Antes isso não seria possível, o mundo novo permitiu esse espaço, o mundo da multipolaridade. A seu tempo, talvez só o líder Gorbatchov tenha conseguido tamanho consenso na opinião pública mundial, mas o mundo ainda era o velho mundo da Guerra Fria, que ele conseguiu desarmar. Apesar disso caiu derrotado pelo conservadorismo do Estado Soviético, e pelas máfias já incrustadas nas estruturas de poder. Isso aponta um alerta para o novo presidente americano.
Por seu lado, Obama, por enquanto, conseguiu derrotar, eleitoralmente, as forças mais reacionárias dos interesses americanos, especialmente as da indústria da guerra, fazendo uma campanha memorável de 10 milhões de endereços eletrônicos, de militância de milhares de jovens voluntários, de engajamento das ONGs, de personalidades do mundo da cultura e dos movimentos sociais. Se mantiver a sustentação interna e externa, pode o novo Presidente, estabelecer um novo estilo de liderança dos Estados Unidos no mundo.
A possibilidade de existir um primeiro líder realmente mundial está colocada, esse é o desafio do Presidente norte-americano. Vencerá a crise econômica sem jogar a conta para países pobres? Conseguirá o recolhimento dos seus exércitos do Iraque e do Afeganistão? Fechará Guantánamo? Modificará a posição dos Estados Unidos em relação a Cuba? Esses são os primeiros “rubicões” que terá que atravessar depois da posse rodeada de jovens esperançosos, dos shows gratuitos de grandes bandas, U2 à frente, e dos 50 grandes bailes.
Fora as questões internas da crise econômica, do desemprego, do deficiente sistema de proteção social e à saúde, ao longo do mandato terá imensos desafios globais a enfrentar. Reposicionará estratégicamente os Estados Unidos no mundo multipolar? Ajudará a criação de uma nova ordem econômica mundial, inclusive com maiores controles sobre o sistema financeiro? Apoiará a reformulação do sistema das Nações Unidas? Levará seu país a uma posição mais responsável diante da crise ambiental mundial?
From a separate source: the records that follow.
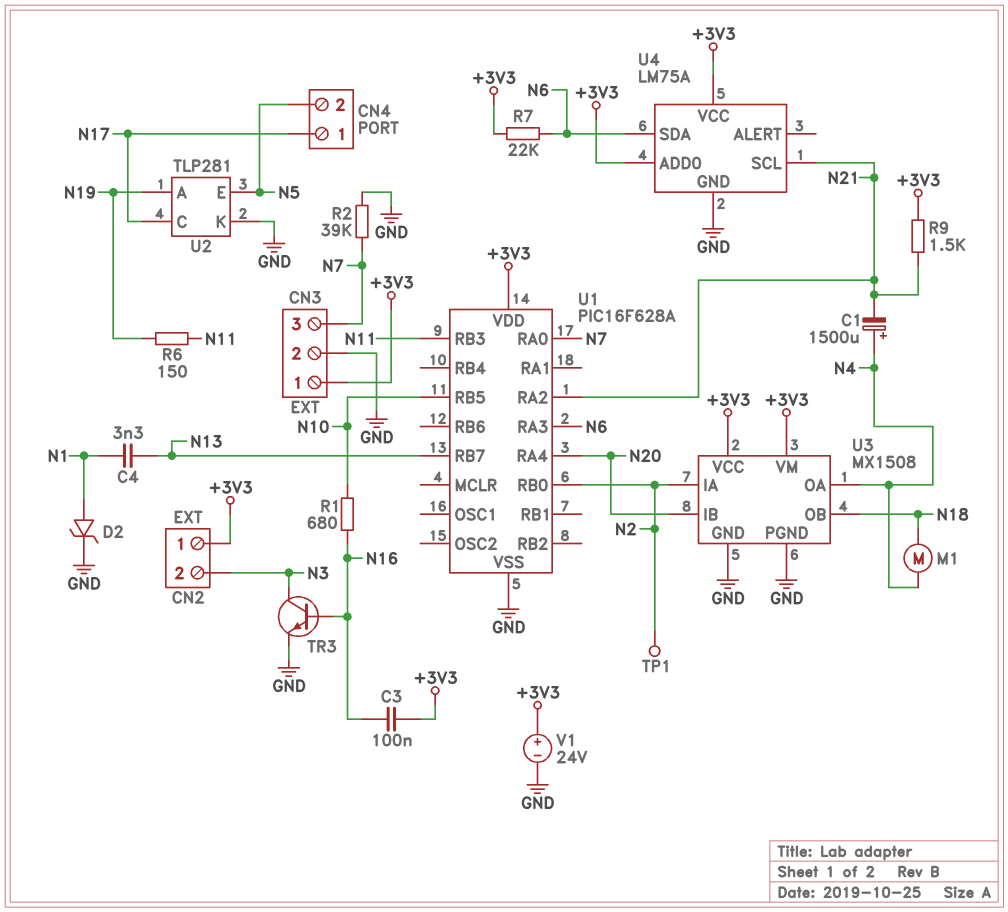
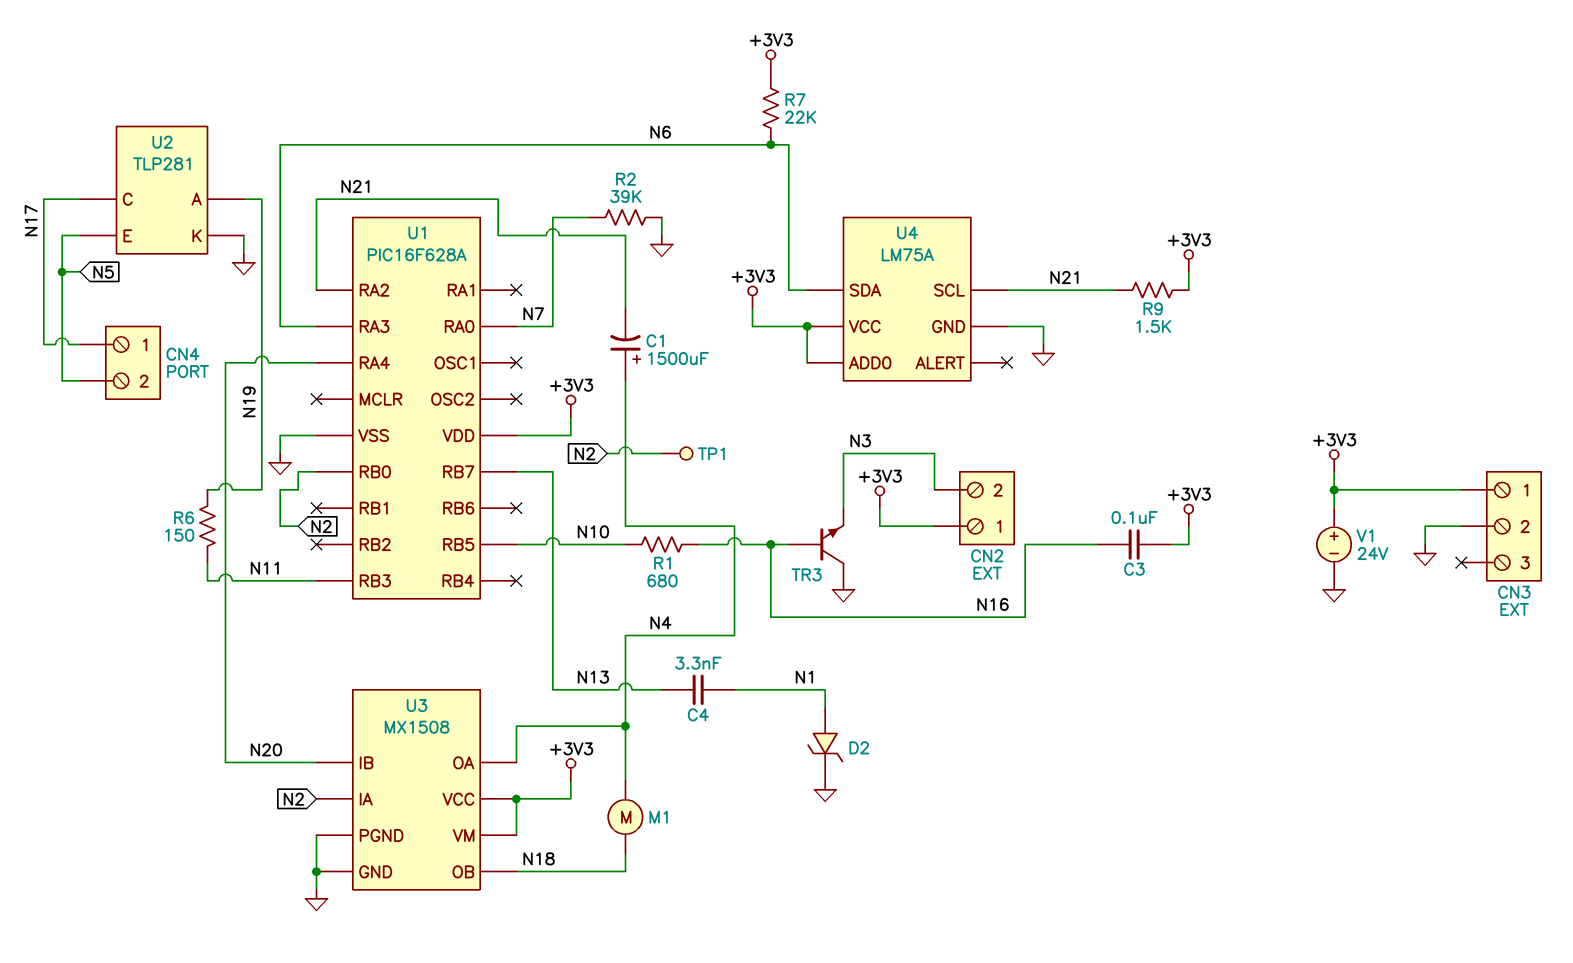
CN3 pin 3: N7 -> none
TR3: NPN (B N16, C N3, E GND) -> NPN (B N16, C GND, E N3)

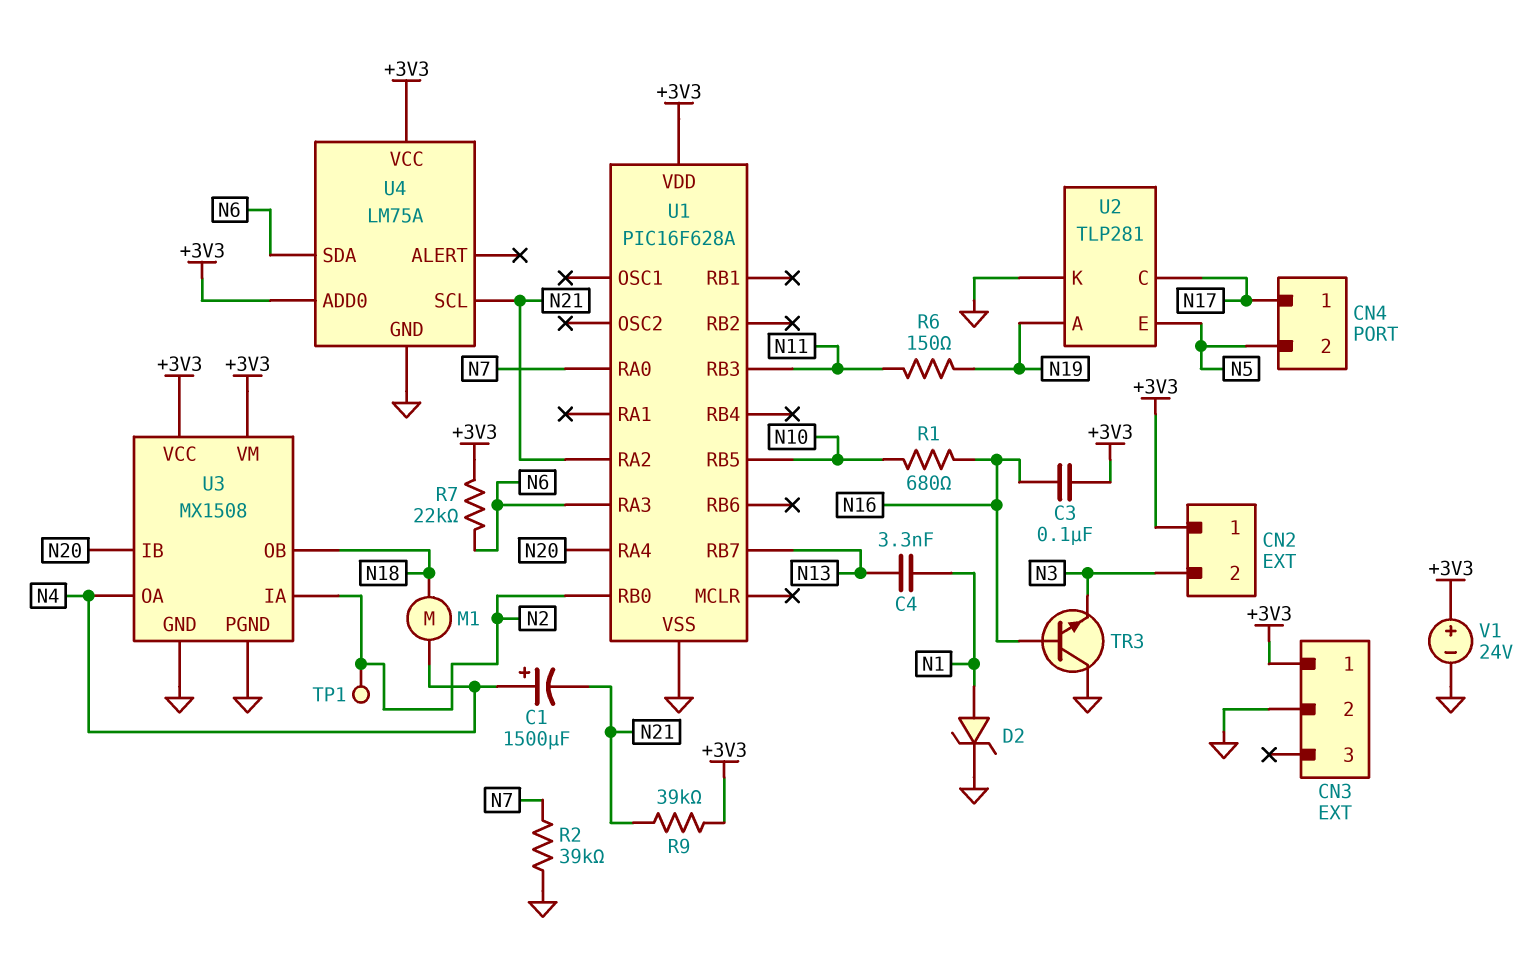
R9: 1.5k (+3V3, N21) -> 39k (+3V3, N21)

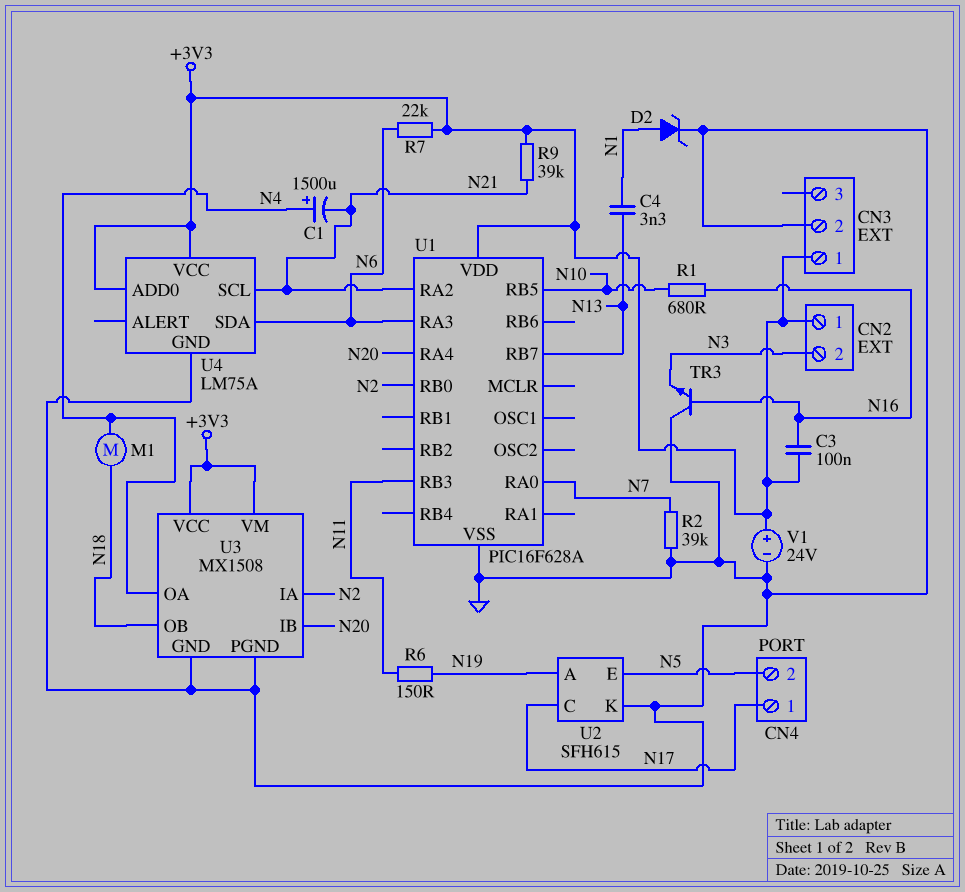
TP1: test point (N2) -> none
U2: TLP281 -> SFH615

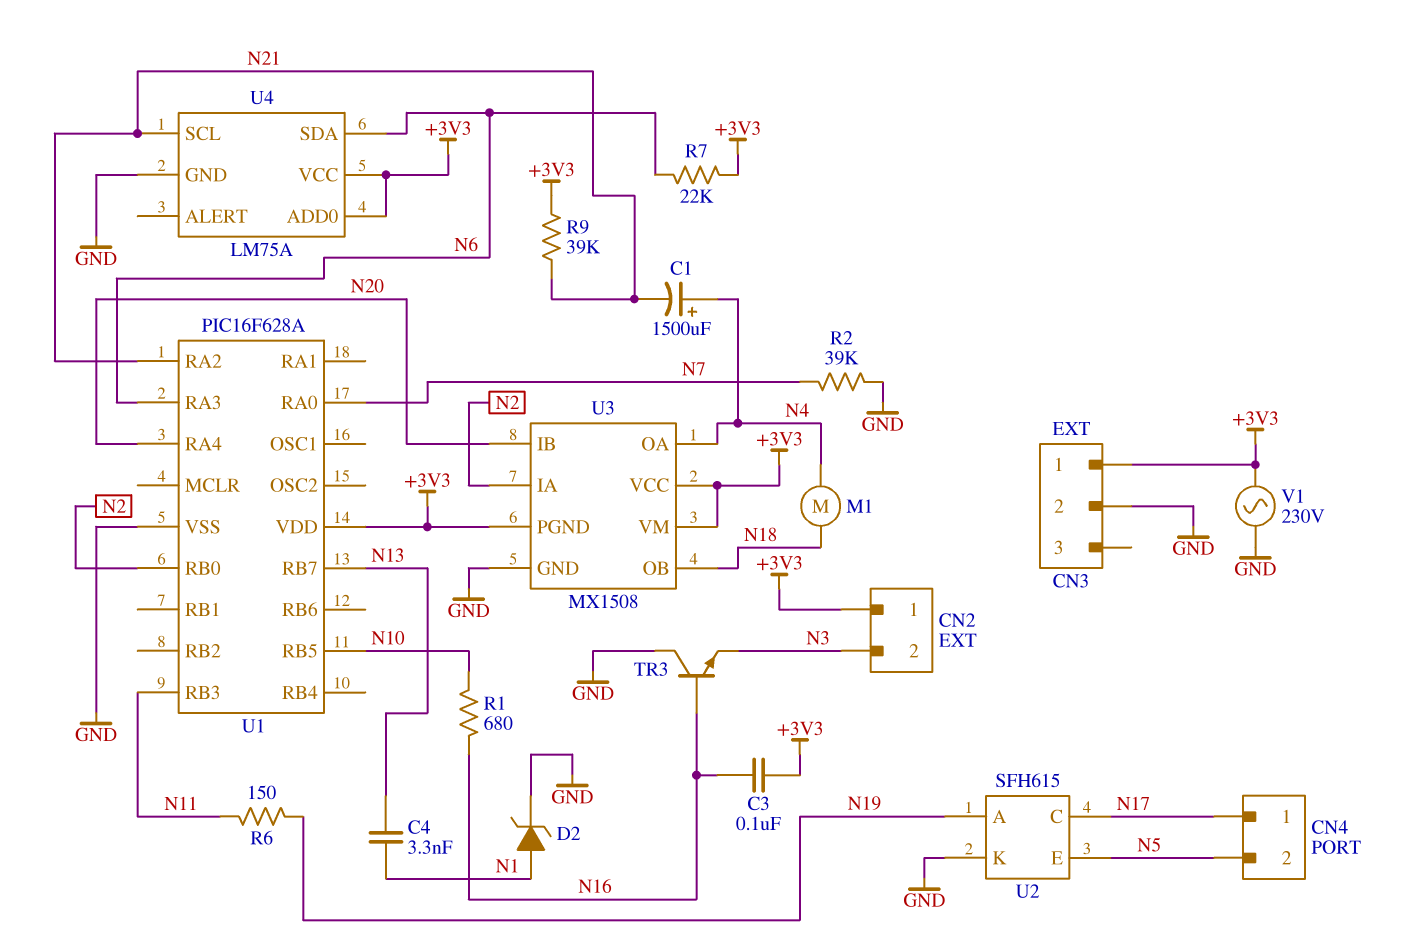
U3 pin PGND: GND -> +3V3
V1: 24V (plus +3V3, minus GND) -> AC 230V (+3V3, GND)

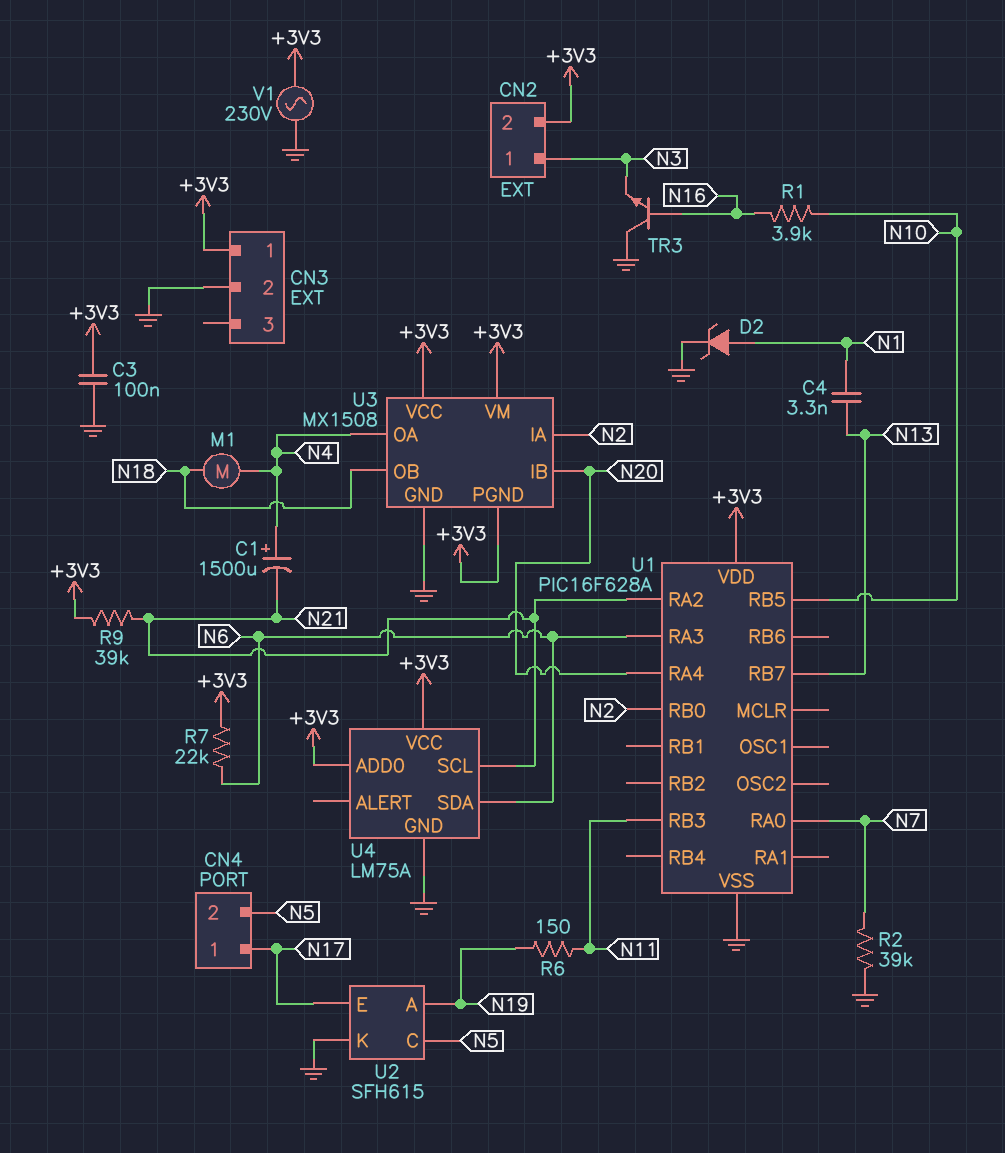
C3: 100nF (+3V3, N16) -> 100nF (+3V3, GND)
CN2 pin 1: +3V3 -> N3
CN2 pin 2: N3 -> +3V3
R1: 680 (N10, N16) -> 3.9k (N10, N16)
U2 pin C: N17 -> N5
U2 pin E: N5 -> N17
O bom é saber que ele não está sozinho no front interno. Antecedendo à posse, a serviço dessa obamamania militante que o elegeu, importantes organizações progressistas americanas, que apoiaram sua campanha, já articularam uma plataforma de apoio às mudanças e à mobilização da opinião pública para que o sentido de “união nacional” necessário para o enfrentamento da crise não subverta os compromissos com as mudanças. Essa governabilidade ampla, na sociedade, pode fazer toda a diferença, e se constituir na garantia do cumprimento da promessa de mudanças.
Todas as mudanças anunciadas são possíveis e o mundo inteiro torce por elas. Estará o líder americano à altura dessas expectativas e desafios? Agora sim, vai ser testado se Obama pode. Se a sociedade americana pode. Se o mundo está, mesmo, diante do primeiro líder global.